Once you have removed all the scales from one side of the fish, you'll want to flip it over and remove scales from the opposite side. Make sure to remove the scales of the fish from the bottom and top. It can be a bit tricky to work around the fins, but you'll eventually get the hang of it.
It is important to not hold the fish by the tail and cut away from it. While this might seem like the sensible way to cut the fish (and it puts your other hand out of harm's way) if you hold the tail you won't have any pressure on the opposite end of the fish. it also increases the chance of you cutting into the meat, damaging the fish itself.
Rinsing Off the Fish
Once you have all the scales off, you'll want to wash it off with your water. If you're by a cleaning station, you can use it now. If you're not but you have a hose use the hose to rinse off the debris. If none of these options are available, use purified water to clean it off (don't put it back in the river to wash it off). Ideally you'll have some pressure in order to remove any lingering scales, but don't use a nozzle and blast the fish, otherwise, you'll damage it.
Cleaning a Fish with Skin
Now, there are times where a fish you catch will not have scales but will have skin. Before you move onto how to gut a fish, you must remove the skin (for example, a catfish will have skin).
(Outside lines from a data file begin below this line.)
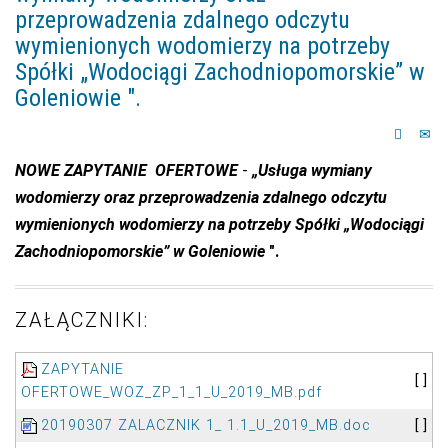
przeprowadzenia zdalnego odczytu
wymienionych wodomierzy na potrzeby
Spółki „Wodociągi Zachodniopomorskie” w
Goleniowie ".
NOWE ZAPYTANIE OFERTOWE
-
„Usługa wymiany
wodomierzy oraz przeprowadzenia zdalnego odczytu
wymienionych wodomierzy na potrzeby Spółki „Wodociągi
Zachodniopomorskie” w Goleniowie
".
ZAŁĄCZNIKI:
ZAPYTANIE
[ ]
OFERTOWE_WOZ_ZP_1_1_U_2019_MB.pdf
20190307 ZALACZNIK 1_ 1.1_U_2019_MB.doc
[ ]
The process is different, but it can go faster. Take your knife and cut from behind the dorsal fin, over the back, and down to the opposite dorsal fin. Now, take hold of the head and hold it down against the table, then remove the dorsal and ventral fins. Grab hold of the skin behind the head and peel back toward the tail.
You may be able to do this with your hands. However, there are times where you might not have a desirable grip. In these instances, it is best to use pliers and pull back. It may come off like a bandage, or it might take small, forceful tugs. Continue until you have the skin removed, then rinse as you did the scale fish.
How to Gut a Fish
Now that the fish is ready it is time to continue with how to gut a fish. Take your knife and insert it on the rear of the fish, directly in front of the rear tail. Now, draw a line toward the head. This will split the fish to the base of where the gills are located.
With the fish cut, spread the cavity with your fingers, then reach in and pull out the innards. As you remove the innards, place them into a bucket or set aside (if you're fishing later using the entrails can be helpful for catching more fish).
Once the entrails have been removed you want to clean out the interior of the fish with water. You can use the hose or the cleaning station for this. You can also use bottles of water.
Preparing the Fish
Now that you have gutted the fish, you'll need to prepare it for cooking. Take your knife and remove the head (if you'd like) but cutting at the gills. Some fish are prepared with the heads on (such as a trout), although pan fish are prepared with the head off. Now that the head is gone you are ready to cook.
It is now up to you whether you cook the fish whole or if you cut it into sections. If it is a larger fish, you'll likely want to cut it into individual strips. Whatever you decide to do, now that you know how to gut a fish you'll be able to continue on and prepare the fish as you like it.
If you want the freshest tasting fish after you catch it you'll need to know how to gut a fish. Thankfully this is not a difficult task. Once you've done it once or twice you'll have it down and you'll only become faster at it. In fact, the longest part of the process is removing the scales or the skin. The actual gutting of the fish doesn't take long at all. So whatever kind of fish you have caught and wherever you live, you will be able to take these steps and use it to prepare, clean, and gut the fish. Just make sure to have all the necessary equipment on hand before starting as this will make it easier.